Aerodynamic Analysis of an Unmanned Aerial Vehicle
The use of Unmanned Aerial Vehicles (UAV) has increased in the past decade. The aerodynamic characteristics of a UAV, as given for example by the shape of its fuselage and the shape of its airfoil, are crucial for its performance — how far it can fly, how long it can stay in the air, and how much it can carry. Achieving an optimal set of aerodynamic characteristics is challenging.
In this Brief we demonstrate how ADINA CFD can help engineers analyze the airflow around a Predator-like drone to give insights into its aerodynamic characteristics.
Figure 1 shows the 3D CAD geometry of the drone. The drone is 8.2 meters long, with a wingspan of 14.8 meters.
Figure 1 CAD geometry of the drone
The drone’s CAD geometry was imported into the AUI, in which the CFD model was created. To eliminate far-field boundary effects, the fluid (air) outer boundaries need to be sufficiently far from the drone, as seen in Figure 2.

——

▶ [Work to complete]:
[1] Answer these from the drone brief:
(a) How long is the drone?
(b) Where was the CFD model created?
(c) What software does the brief use to analyze the airflow?
[2] Translate this sentence from the drone brief into Spanish: "Achieving an optimal set of aerodynamic characteristics is challenging."
[3] Carry on the drone brief with the next few sentences after its final line.
The listing after this point is separate material with no connection to the drone brief.

▶ [Excerpted records]:
——

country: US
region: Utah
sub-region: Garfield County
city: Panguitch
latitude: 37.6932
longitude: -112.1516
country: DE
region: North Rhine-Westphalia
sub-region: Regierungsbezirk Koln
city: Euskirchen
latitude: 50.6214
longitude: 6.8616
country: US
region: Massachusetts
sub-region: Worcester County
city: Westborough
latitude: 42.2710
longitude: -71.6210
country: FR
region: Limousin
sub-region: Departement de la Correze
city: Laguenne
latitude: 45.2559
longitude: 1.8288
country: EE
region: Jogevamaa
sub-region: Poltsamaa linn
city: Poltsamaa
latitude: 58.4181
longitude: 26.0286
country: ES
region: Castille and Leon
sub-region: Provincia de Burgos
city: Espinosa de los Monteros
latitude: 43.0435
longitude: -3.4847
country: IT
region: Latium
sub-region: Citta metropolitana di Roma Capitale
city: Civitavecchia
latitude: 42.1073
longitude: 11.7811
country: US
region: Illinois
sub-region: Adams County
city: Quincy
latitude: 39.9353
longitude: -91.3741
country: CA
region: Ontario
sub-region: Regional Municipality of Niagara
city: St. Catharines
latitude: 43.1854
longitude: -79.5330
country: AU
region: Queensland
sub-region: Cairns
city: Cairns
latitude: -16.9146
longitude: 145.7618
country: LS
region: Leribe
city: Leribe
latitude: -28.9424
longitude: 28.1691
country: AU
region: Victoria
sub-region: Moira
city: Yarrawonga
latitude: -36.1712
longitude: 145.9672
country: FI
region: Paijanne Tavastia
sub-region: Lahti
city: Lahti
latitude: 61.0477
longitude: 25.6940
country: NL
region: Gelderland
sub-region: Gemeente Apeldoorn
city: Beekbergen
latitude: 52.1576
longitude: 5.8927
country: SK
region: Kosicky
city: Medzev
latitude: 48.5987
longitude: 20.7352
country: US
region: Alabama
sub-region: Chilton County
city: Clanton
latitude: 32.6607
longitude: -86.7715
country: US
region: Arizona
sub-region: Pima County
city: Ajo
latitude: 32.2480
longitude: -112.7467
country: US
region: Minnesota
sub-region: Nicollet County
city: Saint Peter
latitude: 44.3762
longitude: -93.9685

——

▶ [Responses]:
[1]
(a) 8.2 meters
(b) In the AUI
(c) ADINA CFD

[2] Lograr un conjunto óptimo de características aerodinámicas es un desafío.

[3]
Figure 2 The large fluid zone required to eliminate far-field boundary effects
The analysis focused on analyzing the airflow during steady-state cruising. The drone’s cruising speed was assumed to be 150 km/h, which is a relatively small speed compared to the speed of sound in air, so the air was assumed to be incompressible in the model.
The airflow is turbulent as characterized by the large Reynolds number. The turbulence model chosen was the standard k-ω turbulence model. Two million FCBI-C fluid elements were used in the mesh. As shown in Figure 3, the mesh needs to be fine enough around the drone to achieve sufficient accuracy, but can be much coarser away from the structure to reduce the computational cost.
Figure 3 Detail of the mesh used in the analysis
The analysis was run on an 8-core machine using DMP.
Some results of interest are shown in Figures 4 to 7. The movie above shows the use of the AUI fast graphics mode (FGM) to see the pressure band plot on the surface of the drone. These results help engineers assess the drone’s aerodynamic characteristics.
Figure 4 Pressure band plot at the drone’s vertical mid-plane
Figure 5 Pressure band plot at a vertical cutting plane of the airfoil. The pressure at the bottom is larger than at the top. The pressure difference provides the lift for the drone.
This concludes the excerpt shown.